Music is an important part of KHUM, but genuine enthusiasm is our most important asset. We're musical tour guides, and sometimes it's a pretty weird tour. I'd rather have a DJ explain why they're about to play John Cage's "4:33" than have that same host lamely introduce a smash that they don't understand. To me, the goal is more "do something interesting" than "make good radio."
6. What new bands are you most excited about?
I'm loving Josef Salvat, Bear's Den, and even though it's not that new, both Alt-J and tUnE-yards are baking music from a difference recipe than everyone else.
7. What do you like best about your job?
The people who work here are exceptional. KHUM has really low turnover for good reason -- the free-form magic is powerful. We enjoy risky programming, and we're willing to fail triumphantly. Both on and off-air, we're all on the same page when it comes to community service. Same for music. Same for technology. I love this crew.
8. Of all the skills you have gained through the years, is there an area you'd like to improve?
Back-end web programming. Drupal, Django, Python, HTML5 ... all that stuff. We have a friendly genius handling that for us, but I still feel helpless. If I had to choose between fluency in web programming versus fluency in transmitter repair, that's a no-brainer.
9. If you could add any one full-time position to your budget with no questions asked, what would it be?
Multimedia web producer, without doubt. It's fun to DIY, but at the end of the day it takes time to turn video, graphics and podcasts around ourselves. We gape at the majesty of what KEXP and WFMU are able to do.
10. Fill in the blank: I can't make it through the day without ....
... These days, it's Reddit.
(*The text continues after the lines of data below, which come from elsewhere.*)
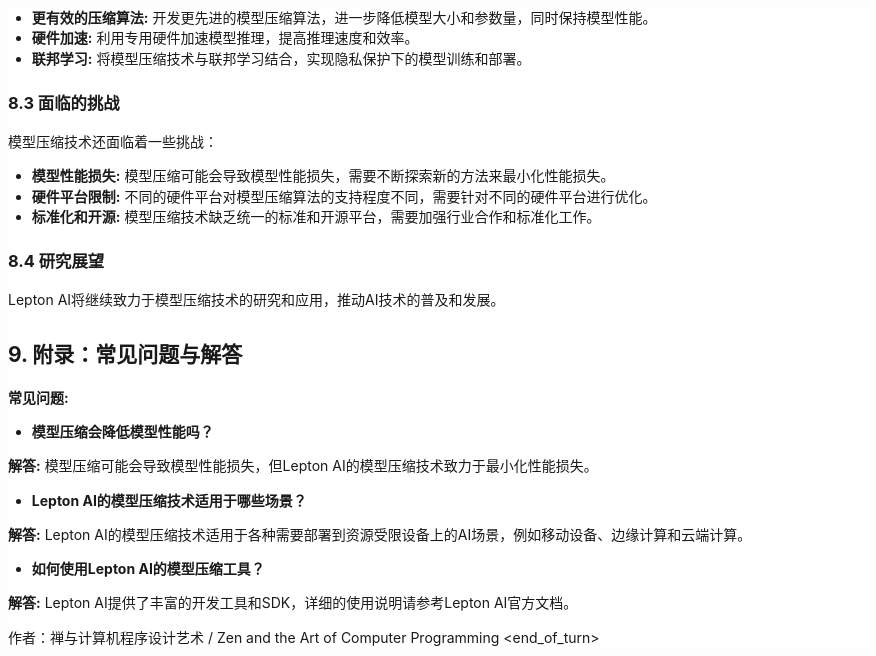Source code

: * **更有效的压缩算法:** 开发更先进的模型压缩算法，进一步降低模型大小和参数量，同时保持模型性能。
* **硬件加速:** 利用专用硬件加速模型推理，提高推理速度和效率。
* **联邦学习:** 将模型压缩技术与联邦学习结合，实现隐私保护下的模型训练和部署。

### 8.3  面临的挑战

模型压缩技术还面临着一些挑战：

* **模型性能损失:** 模型压缩可能会导致模型性能损失，需要不断探索新的方法来最小化性能损失。
* **硬件平台限制:** 不同的硬件平台对模型压缩算法的支持程度不同，需要针对不同的硬件平台进行优化。
* **标准化和开源:** 模型压缩技术缺乏统一的标准和开源平台，需要加强行业合作和标准化工作。

### 8.4  研究展望

Lepton AI将继续致力于模型压缩技术的研究和应用，推动AI技术的普及和发展。

## 9. 附录：常见问题与解答

**常见问题:**

* **模型压缩会降低模型性能吗？**

**解答:** 模型压缩可能会导致模型性能损失，但Lepton AI的模型压缩技术致力于最小化性能损失。

* **Lepton AI的模型压缩技术适用于哪些场景？**

**解答:** Lepton AI的模型压缩技术适用于各种需要部署到资源受限设备上的AI场景，例如移动设备、边缘计算和云端计算。

* **如何使用Lepton AI的模型压缩工具？**

**解答:** Lepton AI提供了丰富的开发工具和SDK，详细的使用说明请参考Lepton AI官方文档。



作者：禅与计算机程序设计艺术 / Zen and the Art of Computer Programming 
<end_of_turn>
Once I got my account fine-tuned, it cut my show-prep time in half.
Last non-industry job:
Video store. As in, VHS rental.
First record ever purchased:
NWA, Straight Outta Compton. (Sorry, mom. You had to find out someday.)
John Denver, 1982, at the Berkeley Greek Theater. All the denim on Earth was at that show.
Favorite band of all-time:
Either Clem Snide or Phish.
What do you enjoy doing in your spare time away from work?
In order of affordability: running, surfing, traveling, family.